David Letterman + Little Kids = Adorable
The parade of Hallowe'en costumes is arguably the best Late Show tradition.
There are people -- I definitely know some -- who swore off The Late Show With David Letterman when the news broke that he'd had affairs over the years with young women who worked for him -- and I get it. When reports of an actor's bad behaviour hit the press, it's a bummer, but at least you can still like his or her work; if he or she is any good, you forget about his or her real life entirely and just invest in the performance. But every talk show host apart from Stephen Colbert isn't playing a role: he (and if it's a nighttime show, it is a he) is just himself. Jokes about his failings run through every episode. And whoever your late-night guy might be, when you've spent time with him every weeknight for years -- decades, in some cases -- learning that he's done something kind of distasteful or really gross (only you can determine where on the continuum Letterman's affairs fall) can be an awful shock.

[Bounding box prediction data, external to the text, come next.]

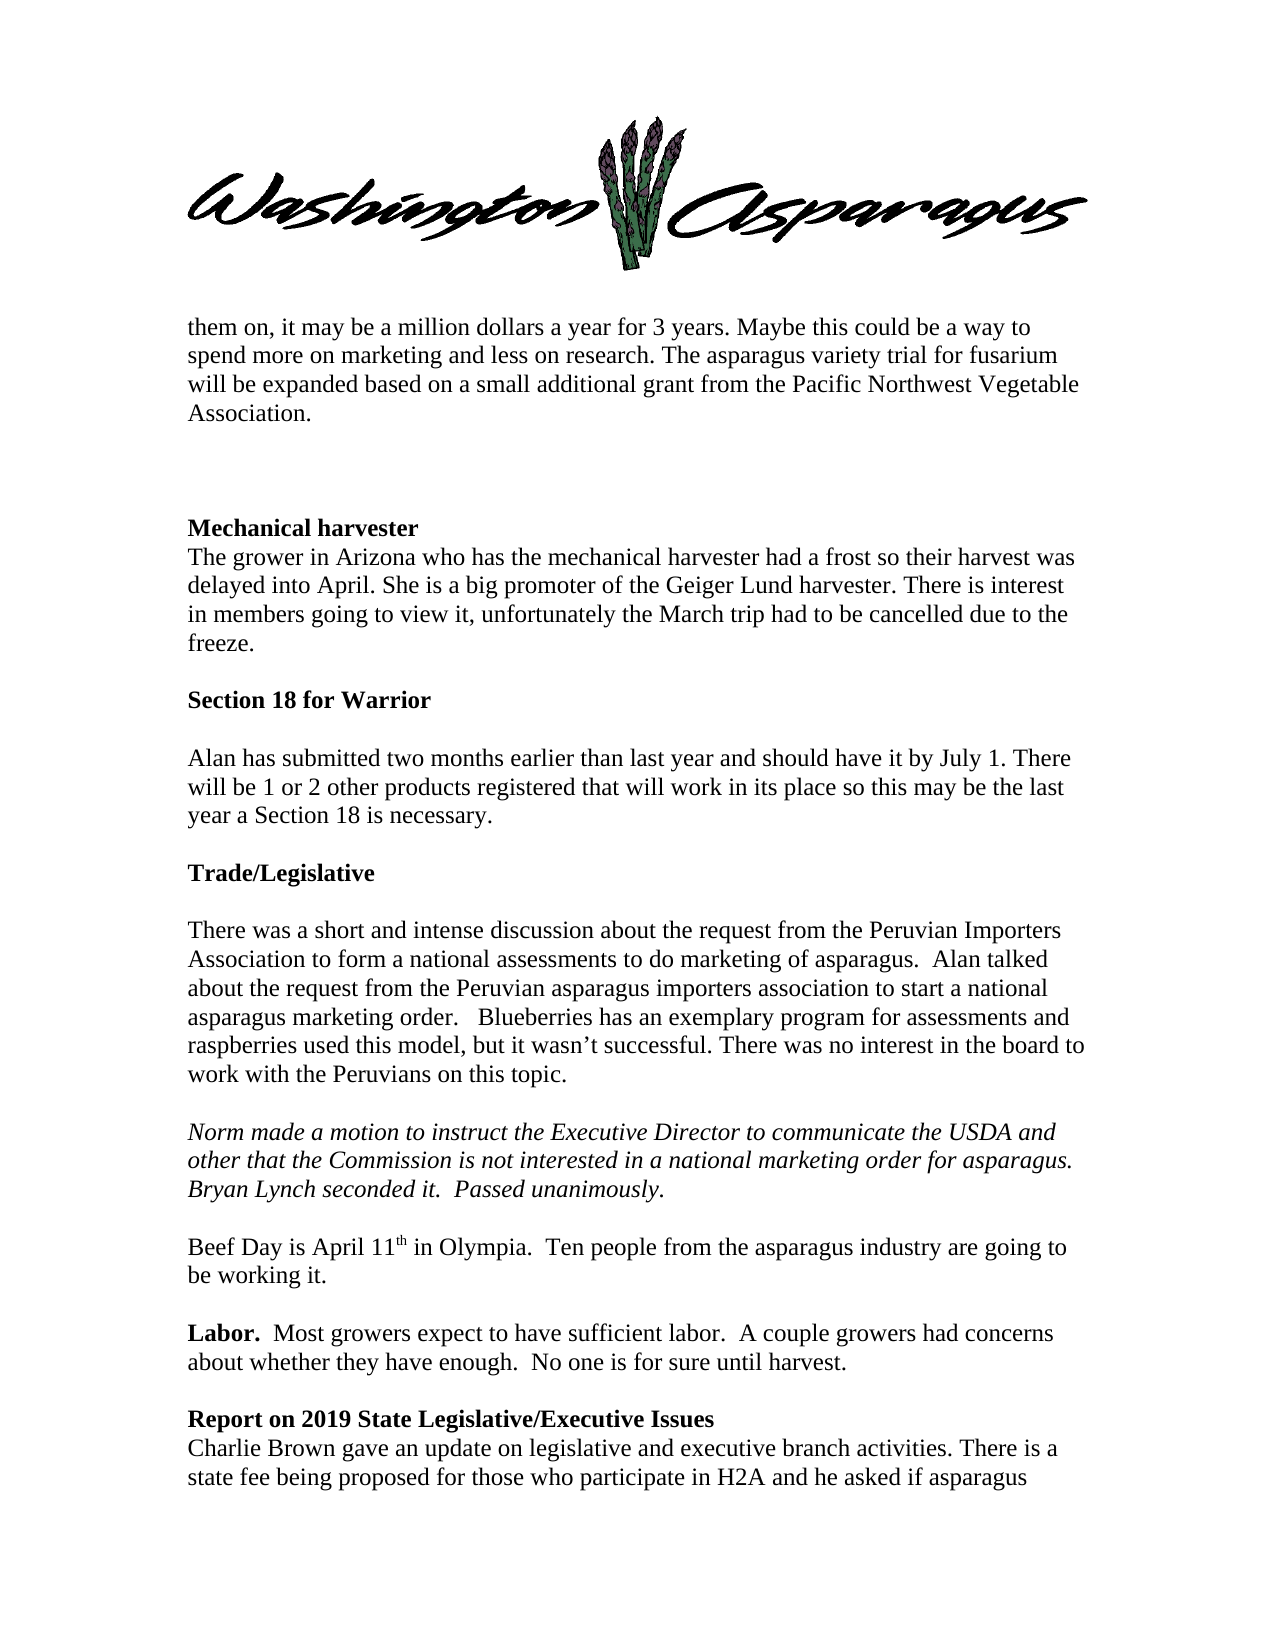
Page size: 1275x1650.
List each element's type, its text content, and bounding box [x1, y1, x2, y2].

text There was a short and intense discussion about the request from the Peruvian Importers Association to form a national assessments to do marketing of asparagus. Alan talked about the request from the Peruvian asparagus importers association to start a national asparagus marketing order. Blueberries has an exemplary program for assessments and raspberries used this model, but it wasn’t successful. There was no interest in the board to work with the Peruvians on this topic. [187, 915, 1087, 1088]
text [187, 150, 1087, 427]
text Beef Day is April 11th in Olympia. Ten people from the asparagus industry are going to be working it. [187, 1232, 1087, 1289]
text Labor. Most growers expect to have sufficient labor. A couple growers had concerns about whether they have enough. No one is for sure until harvest. [187, 1318, 1087, 1375]
text Mechanical harvester [187, 513, 1087, 542]
text The grower in Arizona who has the mechanical harvester had a frost so their harvest was delayed into April. She is a big promoter of the Geiger Lund harvester. There is interest in members going to view it, unfortunately the March trip had to be cancelled due to the freeze. [187, 542, 1087, 657]
text Trade/Legislative [187, 858, 1087, 887]
text Norm made a motion to instruct the Executive Director to communicate the USDA and other that the Commission is not interested in a national marketing order for asparagus. Bryan Lynch seconded it. Passed unanimously. [187, 1117, 1087, 1203]
text Report on 2019 State Legislative/Executive Issues [187, 1404, 1087, 1433]
text Alan has submitted two months earlier than last year and should have it by July 1. There will be 1 or 2 other products registered that will work in its place so this may be the last year a Section 18 is necessary. [187, 743, 1087, 829]
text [187, 1433, 1087, 1490]
picture [187, 103, 1088, 312]
text Section 18 for Warrior [187, 685, 1087, 714]
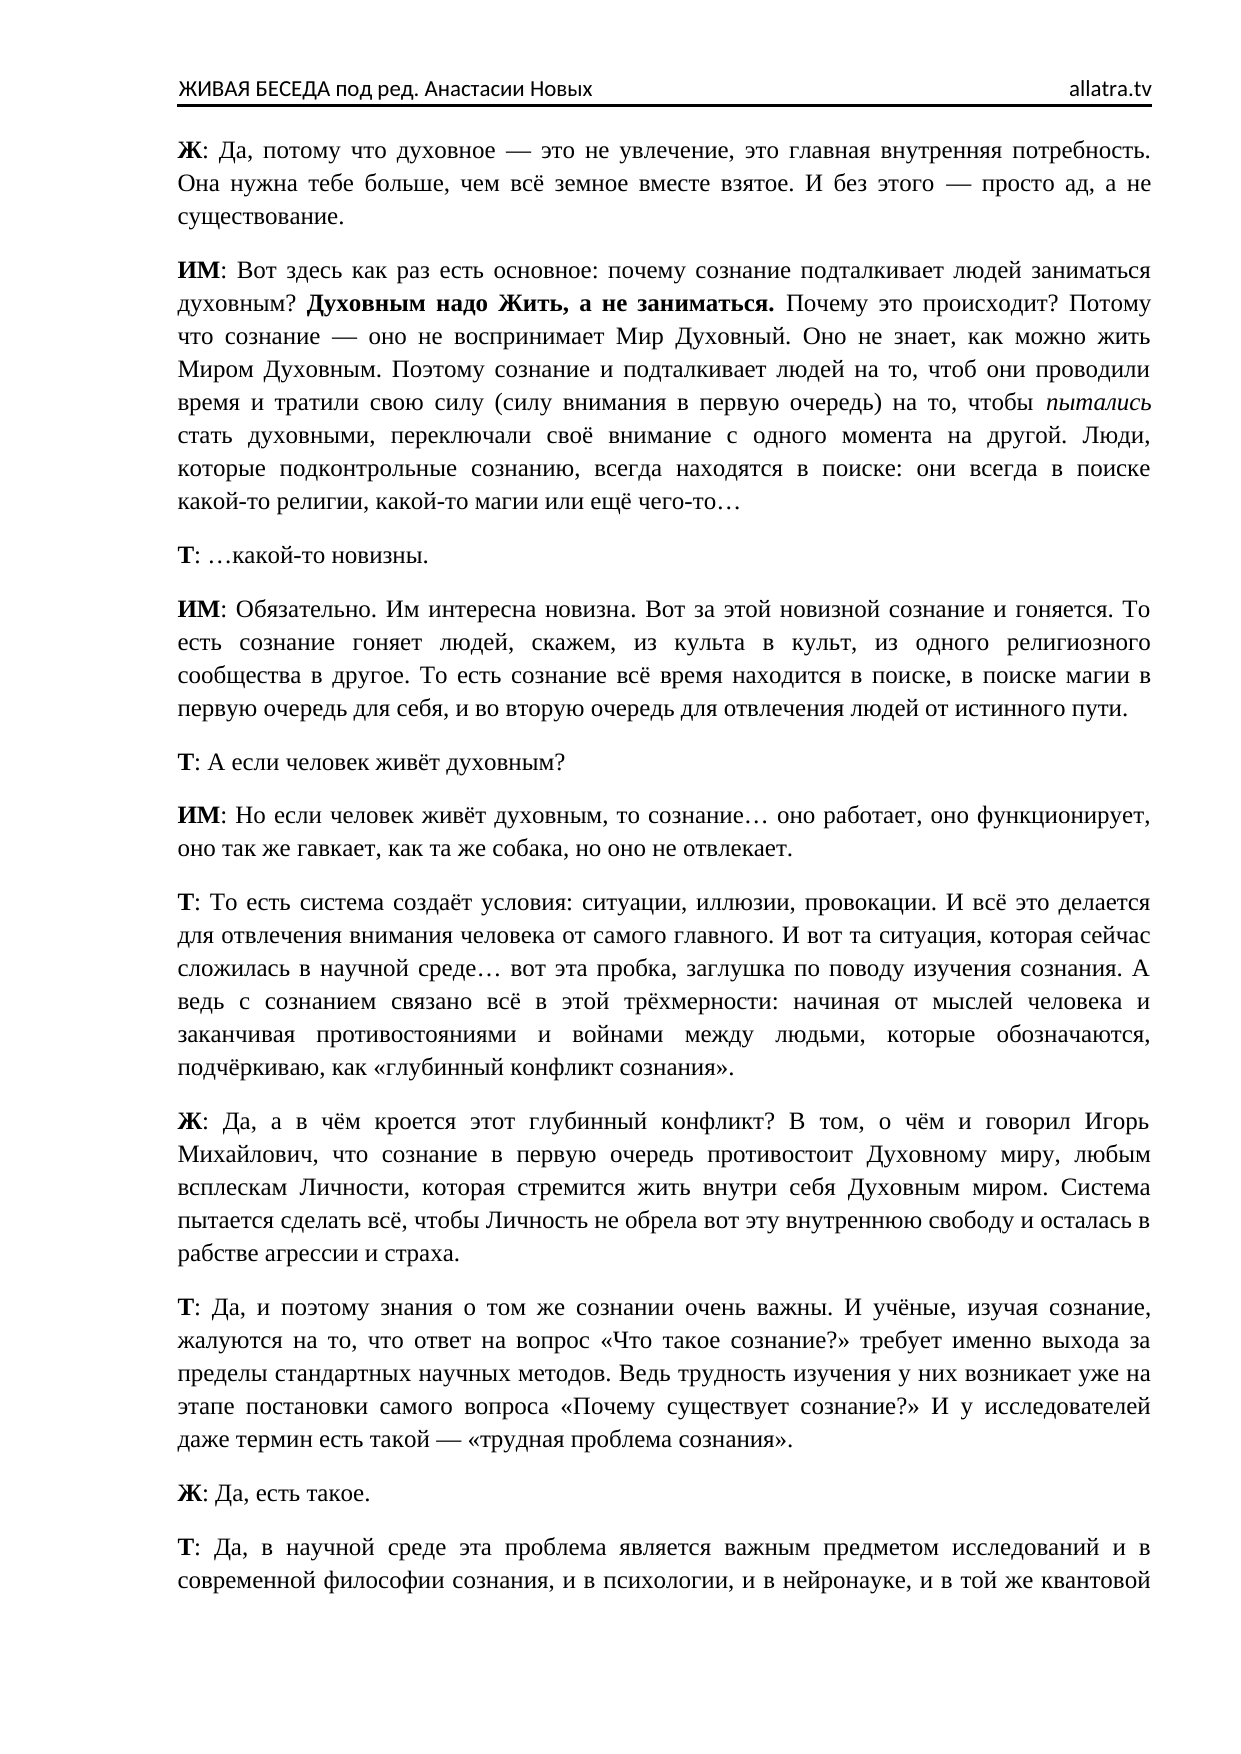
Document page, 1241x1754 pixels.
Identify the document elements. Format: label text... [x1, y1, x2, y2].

I never cut ties with Letterman, though. (My late-night guy used to be Conan O'Brien, but his response to the whole Tonight Show débacle has put me off him a bit; there comes a point where that much self-pity starts to be unseemly.) I still love his curmudgeonly attitude; the fun he has with longtime guests like Bill Murray or Tom Hanks; the long, discursive stories about his real life; the visits from his somehow-still-alive mom. Here's a measure of how good I think he is at his job: he can even make Julia Roberts bearable. All that said: even if you've washed your hands of Letterman forever, you might consider ending your boycott for the sake of this video.
Every year on Hallowe'en, The Late Show does a bit called New Hallowe'en Costumes, which is pretty much what it sounds like: what makes the costumes "new," generally speaking, is that they're inspired by current events. Putting people in goofy, elaborate costumes constructed by TV professionals is nothing new to late-night sketch comedy, as the FedEx Pope or the Masturbating Bear can attest. But what makes New Hallowe'en Costumes so winning is that the costume models are little kids.
What's fun about watching Letterman interview celebrities -- particularly the very vapid ones -- is that he's been at this so long that he don't give a fuuuuuuuuuck. He will talk shit to their faces and ask about stuff he clearly knows they don't want to discuss. But it's also fun to watch him talk to regular people, because their unvarnished, media-uncoached manner must be so refreshing given the bullshit he has to pretend to care about most of the time. (There's also the fact that real-people interviews are probably a lot less predictable than those he conducts with, say, Tom Cruise.) As good as Letterman is opposite a Steve Martin, non-celebrities really make him come alive.
And when Letterman's with kids, I'm sorry, but the cute factor cranks up to 11. For one thing, the show's producers are great at finding kids for this bit who aren't in the performing-seal mode of kid actors; if I found out they were the sons and daughters of people who work on the show, it wouldn't surprise me. Letterman is so sweetly solicitous of them: they must be nervous, and he is so warm and kindly to them to make them feel at ease. AND YES I KNOW THAT KIDS ARE NOT THE SAME AS DOGS, but it's really the same kind of energy you see when (rarely) the show features Stupid Pet Tricks: much as you can tell, when a dog comes onstage, that he'd really rather spend the hour playing with it than doing a show, it also seems like he's much more interested in learning about these costume models' brothers and sisters and favourite subjects in school than hear Harrison Ford try to sell Ender's Game.
The point is, as much as I love prickly Dave, the rare glimpses of mushy Dave are a treat. No pun intended.